Birmingham Longbridge development needs reality check
It is easy to forget in the teeth of the worst economic slump for decades that the sheer scale of the Longbridge redevelopment made this a scheme that was always going to take years to complete.
Flattening most of the former MG Rover car works and building new industry and homes would have been challenging enough by itself, but the Longbridge Area Action Plan takes in a far larger parcel of land and is nothing less than the development of an entirely new town.
Birmingham cabinet member Neville Summerfield referred to the Longbridge vision as transformational change. He was right to do so, for the hopes and fears of a community battered by poor housing and unemployment rests on the determination of the partners to push forward and deliver one of the country’s larger regeneration schemes at a time when building work in most towns and cities has all but ground to a halt.
Local councillors were at pains yesterday to try to manage expectations about just how quickly the new Longbridge can be delivered.

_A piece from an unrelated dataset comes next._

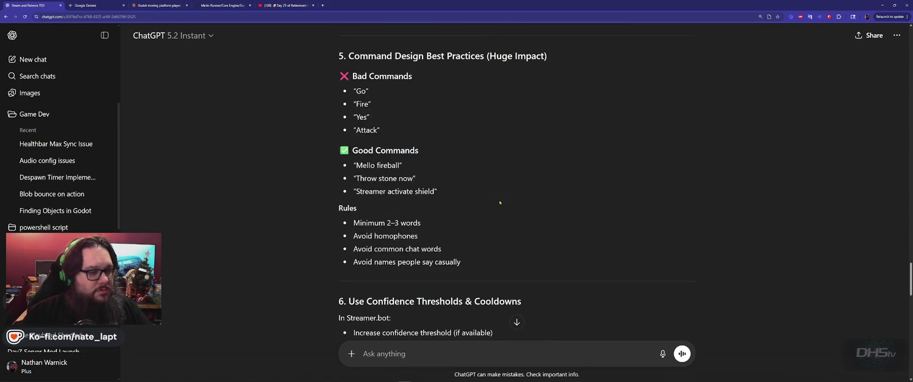
{"action": "scroll", "coordinate": [490, 292], "scroll_direction": "down", "scroll_amount": 10}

St Modwen, the major landowner, must be congratulated for pressing ahead against all the odds – but the fact is, in the current economic situation, the timetable for completing all of the phases is likely to slip.
A certain amount of realism is required, too, about the nature of the jobs to be created. Half of the 10,000 positions promised rest on being able to attract inward investment from high-tech firms – something that seems unlikely in the current circumstances.
Birmingham is at the start of a long journey as far as the transformation of Longbridge is concerned. The private sector can only do so much at the moment – there may be a need for public bodies to provide gap funding to enable this ambitious vision to proceed more quickly than would otherwise be the case.